Data for this task |
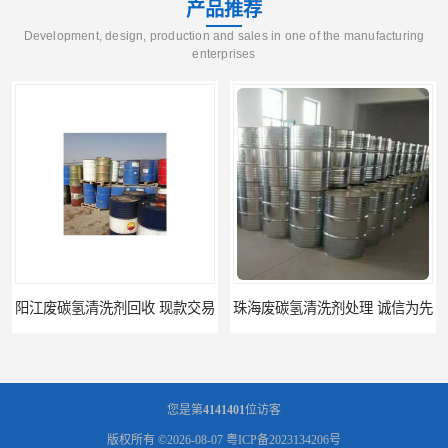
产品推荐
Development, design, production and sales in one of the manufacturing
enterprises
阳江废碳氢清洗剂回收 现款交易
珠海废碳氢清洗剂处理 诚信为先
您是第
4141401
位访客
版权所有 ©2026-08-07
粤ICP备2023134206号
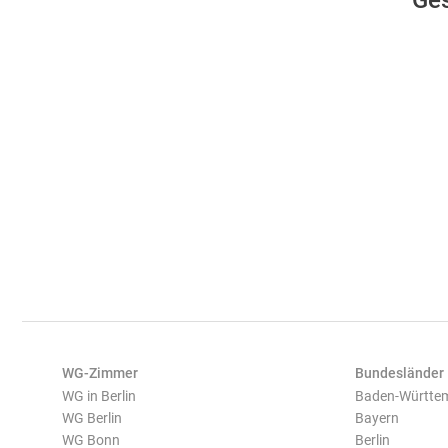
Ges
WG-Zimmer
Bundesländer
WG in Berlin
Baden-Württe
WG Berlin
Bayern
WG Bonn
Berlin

Assignment | For this exercise, give the listing again exactly as written, with the pictures omitted.

Response to the exercise |
产品推荐
Development, design, production and sales in one of the manufacturing
enterprises
阳江废碳氢清洗剂回收 现款交易
珠海废碳氢清洗剂处理 诚信为先
您是第
4141401
位访客
版权所有 ©2026-08-07
粤ICP备2023134206号
Ges
WG-Zimmer
Bundesländer
WG in Berlin
Baden-Württe
WG Berlin
Bayern
WG Bonn
Berlin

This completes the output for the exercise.